Text segment:

══════════════════════════════

China’s War with Japan 1937-45 by Rana Mitter: Fragments of other histories beginning to emerge

The scale of suffering in China during the Second World War was unimaginable. Yet China did not submit, and it has only been since the 1980s that fragments of other histories have started to emerge.

By Isabel Hilton

China’s War with Japan 1937-45
Rana Mitter
Allen Lane, 480pp, £25

The official history of China, much rewritten in recent times, is full of questionable propositions. Important among them is the assertion that China’s contemporary attitudes are determined by a century of “national humiliation” at the hands of foreigners – from the mid-19th century until the victory of the Chinese Communist Party (CCP) in the civil war in 1949.

China certainly suffered the aggression of upstart powers, including Britain, which was intent on trade. When trade was refused, conflict followed. Yet, for the most part, the national response to foreign incursion was less a sense of humiliation than a painful reflection on what had gone wrong with a once mighty country and a search for modernising options that might restore its power.

══════════════════════════════

Information shown:
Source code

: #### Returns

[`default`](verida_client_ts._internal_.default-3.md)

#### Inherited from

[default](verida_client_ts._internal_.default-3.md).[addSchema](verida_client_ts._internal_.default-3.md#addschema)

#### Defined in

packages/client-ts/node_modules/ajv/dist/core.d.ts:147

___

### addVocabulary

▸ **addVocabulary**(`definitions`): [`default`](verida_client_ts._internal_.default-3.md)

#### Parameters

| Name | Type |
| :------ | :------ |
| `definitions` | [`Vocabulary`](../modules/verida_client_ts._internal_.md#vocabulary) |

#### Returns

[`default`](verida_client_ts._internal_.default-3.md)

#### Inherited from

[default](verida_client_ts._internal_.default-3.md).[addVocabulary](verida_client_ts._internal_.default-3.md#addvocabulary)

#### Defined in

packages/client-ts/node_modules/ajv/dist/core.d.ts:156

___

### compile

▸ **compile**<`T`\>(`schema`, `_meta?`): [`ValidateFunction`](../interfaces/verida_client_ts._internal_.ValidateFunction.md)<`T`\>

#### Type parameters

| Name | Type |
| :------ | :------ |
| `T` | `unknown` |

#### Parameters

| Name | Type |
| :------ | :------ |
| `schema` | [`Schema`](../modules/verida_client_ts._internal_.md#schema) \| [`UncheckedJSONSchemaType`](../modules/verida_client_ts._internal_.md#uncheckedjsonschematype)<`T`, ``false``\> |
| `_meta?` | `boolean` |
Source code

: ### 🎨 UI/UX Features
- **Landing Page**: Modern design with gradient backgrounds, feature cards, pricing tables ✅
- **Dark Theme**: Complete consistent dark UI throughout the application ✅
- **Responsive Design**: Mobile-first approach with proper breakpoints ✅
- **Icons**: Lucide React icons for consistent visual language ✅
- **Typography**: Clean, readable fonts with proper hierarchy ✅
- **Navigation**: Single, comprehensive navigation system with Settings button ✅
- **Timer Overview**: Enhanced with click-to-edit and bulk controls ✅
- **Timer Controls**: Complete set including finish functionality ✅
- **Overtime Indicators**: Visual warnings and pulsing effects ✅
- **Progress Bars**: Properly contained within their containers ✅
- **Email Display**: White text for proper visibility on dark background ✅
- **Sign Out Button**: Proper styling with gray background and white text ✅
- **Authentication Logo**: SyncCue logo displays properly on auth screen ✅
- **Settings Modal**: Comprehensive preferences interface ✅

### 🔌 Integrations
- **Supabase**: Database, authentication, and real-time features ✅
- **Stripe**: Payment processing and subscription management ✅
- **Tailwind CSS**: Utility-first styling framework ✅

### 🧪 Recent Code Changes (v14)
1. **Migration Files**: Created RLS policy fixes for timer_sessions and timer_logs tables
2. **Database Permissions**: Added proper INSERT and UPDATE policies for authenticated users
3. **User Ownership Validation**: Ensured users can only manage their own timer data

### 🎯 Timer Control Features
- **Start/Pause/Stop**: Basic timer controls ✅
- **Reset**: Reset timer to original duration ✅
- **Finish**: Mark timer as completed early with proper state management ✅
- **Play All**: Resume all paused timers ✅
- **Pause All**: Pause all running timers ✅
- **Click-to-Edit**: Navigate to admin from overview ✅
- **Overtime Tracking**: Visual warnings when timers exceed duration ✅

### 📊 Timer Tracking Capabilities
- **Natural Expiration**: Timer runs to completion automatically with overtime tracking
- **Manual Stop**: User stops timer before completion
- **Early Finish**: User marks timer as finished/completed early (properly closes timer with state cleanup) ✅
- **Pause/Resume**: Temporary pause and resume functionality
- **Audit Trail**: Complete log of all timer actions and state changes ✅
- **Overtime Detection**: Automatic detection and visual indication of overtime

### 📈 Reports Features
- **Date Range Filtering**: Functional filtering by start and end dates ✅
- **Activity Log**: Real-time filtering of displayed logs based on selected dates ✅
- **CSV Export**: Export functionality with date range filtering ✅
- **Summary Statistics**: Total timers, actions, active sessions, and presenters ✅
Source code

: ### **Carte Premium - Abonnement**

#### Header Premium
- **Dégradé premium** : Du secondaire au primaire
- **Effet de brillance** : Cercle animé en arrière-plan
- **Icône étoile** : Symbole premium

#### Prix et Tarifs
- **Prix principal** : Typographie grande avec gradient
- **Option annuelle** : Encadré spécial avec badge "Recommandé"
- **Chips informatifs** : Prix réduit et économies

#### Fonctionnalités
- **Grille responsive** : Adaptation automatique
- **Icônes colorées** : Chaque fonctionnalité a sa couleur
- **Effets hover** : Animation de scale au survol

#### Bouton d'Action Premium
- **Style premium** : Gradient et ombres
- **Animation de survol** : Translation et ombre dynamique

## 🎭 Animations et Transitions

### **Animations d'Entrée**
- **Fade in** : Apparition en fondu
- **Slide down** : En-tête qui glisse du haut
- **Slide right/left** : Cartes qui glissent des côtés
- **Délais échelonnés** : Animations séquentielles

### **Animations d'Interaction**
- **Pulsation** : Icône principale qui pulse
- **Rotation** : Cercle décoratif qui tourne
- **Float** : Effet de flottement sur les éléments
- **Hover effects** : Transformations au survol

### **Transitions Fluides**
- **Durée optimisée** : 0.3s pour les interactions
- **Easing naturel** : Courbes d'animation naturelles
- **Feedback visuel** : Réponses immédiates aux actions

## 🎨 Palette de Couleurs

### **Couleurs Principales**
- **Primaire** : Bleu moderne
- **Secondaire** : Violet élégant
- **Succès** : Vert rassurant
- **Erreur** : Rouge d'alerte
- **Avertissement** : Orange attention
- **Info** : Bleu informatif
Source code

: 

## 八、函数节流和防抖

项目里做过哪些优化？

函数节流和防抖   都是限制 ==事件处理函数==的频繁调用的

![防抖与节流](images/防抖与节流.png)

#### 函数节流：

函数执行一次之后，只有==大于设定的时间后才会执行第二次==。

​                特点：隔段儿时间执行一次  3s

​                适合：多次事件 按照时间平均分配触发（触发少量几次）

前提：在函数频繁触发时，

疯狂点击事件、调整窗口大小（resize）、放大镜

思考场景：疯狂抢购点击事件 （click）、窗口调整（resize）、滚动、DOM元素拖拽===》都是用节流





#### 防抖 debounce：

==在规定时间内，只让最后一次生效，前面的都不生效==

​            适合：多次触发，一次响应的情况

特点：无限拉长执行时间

══════════════════════════════

Required work:
Reproduce the book review, everything from "By Isabel Hilton" down to "war in 1949.", and replace "questionable" with "dubious".

Exercise answer:
By Isabel Hilton

China’s War with Japan 1937-45
Rana Mitter
Allen Lane, 480pp, £25

The official history of China, much rewritten in recent times, is full of dubious propositions. Important among them is the assertion that China’s contemporary attitudes are determined by a century of “national humiliation” at the hands of foreigners – from the mid-19th century until the victory of the Chinese Communist Party (CCP) in the civil war in 1949.